Interesting article I came across, thought I would share.

http://prepperswill.com/survival-lessons-from-the-native-americans-usable-today/



> For the Native people of our country, survival wasn't something extraordinary as it is being portrayed today and it was just something they did every day. In our modern times, due to the abundance of TV shows, magazines and online information, survival has become a complex way of life. The survival lessons passed to me by a Cherokee elder in North Carolina will show you that survival shouldn't be as complicated as some would like you to believe.
> 
> In order to be a survivor, many recommend buying this or that because you won't be able to make do without those items. Many of the folks out there will try to learn a thing or two about preparedness or survival and they will be overwhelmed by the amount of information available online. Most of these learning journeys will fail and people will just give up because everything seems too complicated, it costs too much or they don't have the guts for it. Survival is not only about buying the best rifle or about having the best bushcraft knife, it's about having the right concepts and use them in your favor.
> 
> ...


----------



## TheLazyL (Jun 5, 2012)

> Most of their clothing had shades of brown, gray and green and it helped them move unnoticed in any environment. Camouflage is great and it helps you stay out of sight as long as you wear what needs to reflect the environment you are in.

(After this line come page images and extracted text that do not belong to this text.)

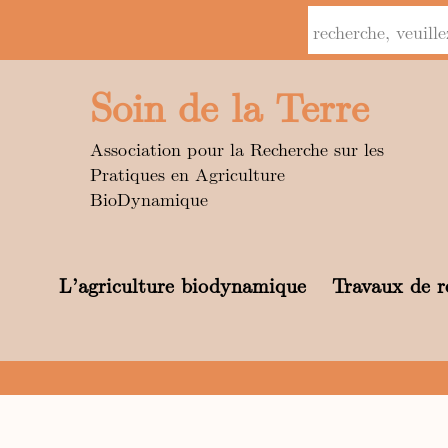
Soin de la Terre
Association pour la Recherche sur les
Pratiques en Agriculture
BioDynamique
L’agriculture biodynamique
Travaux de r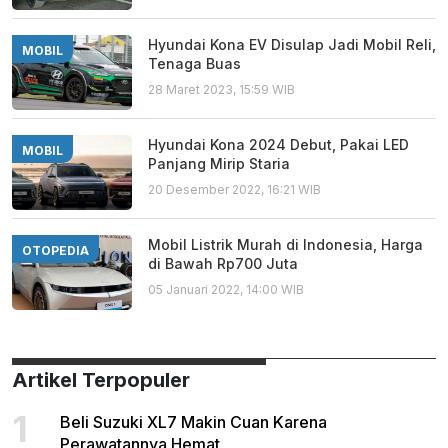
Hyundai Kona EV Disulap Jadi Mobil Reli,
MOBIL
Tenaga Buas
28 Maret 2023, 15:59 WIB
Hyundai Kona 2024 Debut, Pakai LED
MOBIL
Panjang Mirip Staria
20 Desember 2022, 16:21 WIB
Mobil Listrik Murah di Indonesia, Harga
OTOPEDIA
di Bawah Rp700 Juta
05 Januari 2022, 14:00 WIB
Artikel Terpopuler
1
Beli Suzuki XL7 Makin Cuan Karena
Perawatannya Hemat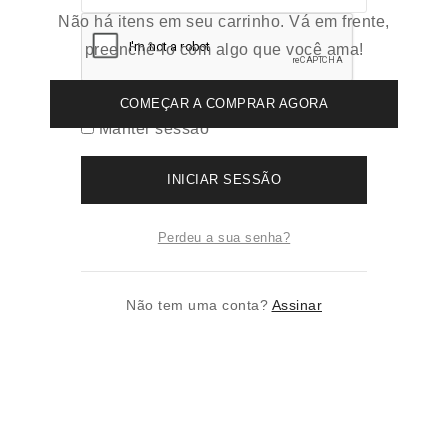
Não há itens em seu carrinho. Vá em frente,
preenchê-lo com algo que você ama!
COMEÇAR A COMPRAR AGORA
Manter sessão
INICIAR SESSÃO
Perdeu a sua senha?
Não tem uma conta?
Assinar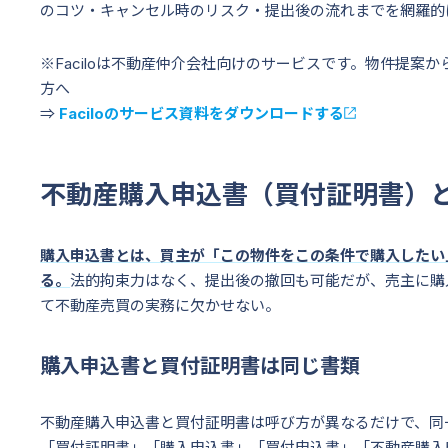
のコツ・キャンセル時のリスク・提出後の流れまでを網羅的
※Faciloは不動産仲介会社向けのサービスです。物件提案
方へ
⇒
Faciloのサービス資料をダウンロードする
不動産購入申込書（買付証明書）
購入申込書とは、買主が「この物件をこの条件で購入したい
る。
法的拘束力はなく、提出後の撤回も可能だが、売主に購
て不動産売買の実務に欠かせない。
購入申込書と買付証明書は同じ書類
不動産購入申込書と買付証明書は呼び方が異なるだけで、同
「買付証明書」「購入申込書」「買付申込書」「不動産購入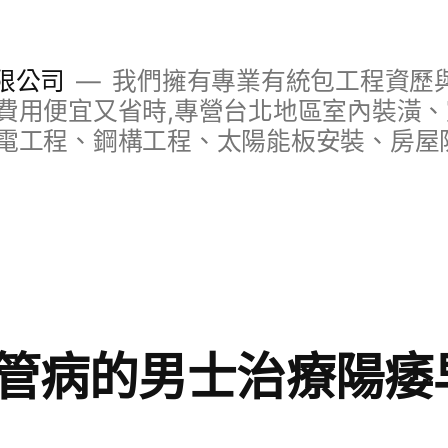
限公司
我們擁有專業有統包工程資歷與
費用便宜又省時,專營台北地區室內裝潢
電工程、鋼構工程、太陽能板安裝、房屋
管病的男士治療陽痿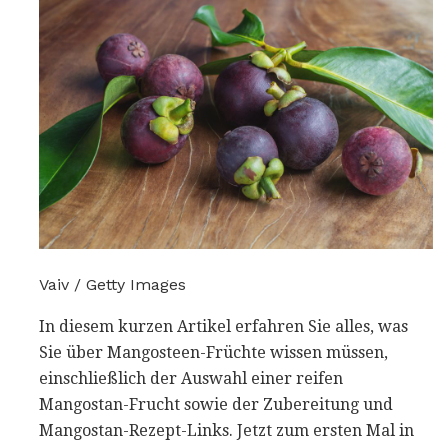
Vaiv / Getty Images
In diesem kurzen Artikel erfahren Sie alles, was
Sie über Mangosteen-Früchte wissen müssen,
einschließlich der Auswahl einer reifen
Mangostan-Frucht sowie der Zubereitung und
Mangostan-Rezept-Links. Jetzt zum ersten Mal in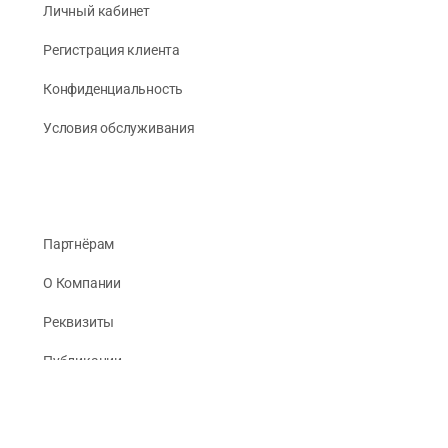
Личный кабинет
Регистрация клиента
Конфиденциальность
Условия обслуживания
Партнёрам
О Компании
Реквизиты
Публикации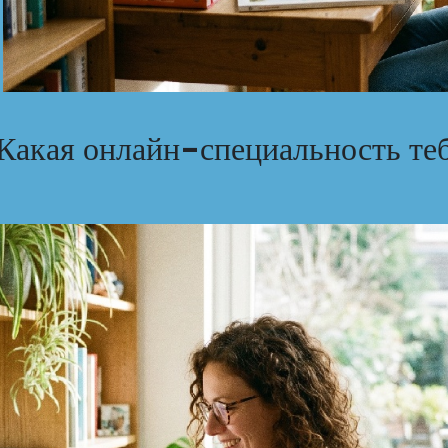
 Какая онлайн-специальность те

History book stated that you could never see a Indian if the Indian didn't want to be seen. Nature doesn't have straight lines so look for the Indian's musket/rifle instead.


----------



## Balls004 (Feb 28, 2015)

TheLazyL said:


> History book stated that you could never see a Indian if the Indian didn't want to be seen. Nature doesn't have straight lines so look for the Indian's musket/rifle instead.


It seems like the Apache's, particularly the Chiricahua took this to the extreme. Does that make them the original Stealth Fighter? I'd say so.

I learned to hunt from my full blood Cherokee uncle. He'd take me up to his place in the Ozark Mountains and school me. I really wish I had more time for and with him. A lot of what he taught me still sticks today.

The Indians invented the KISS principle... No need to waste arrows and horses when you can just drive the buffalo over a cliff.

Nice reminder Sentry!


----------



## backlash (Nov 11, 2008)

They left out never trust the white man.


----------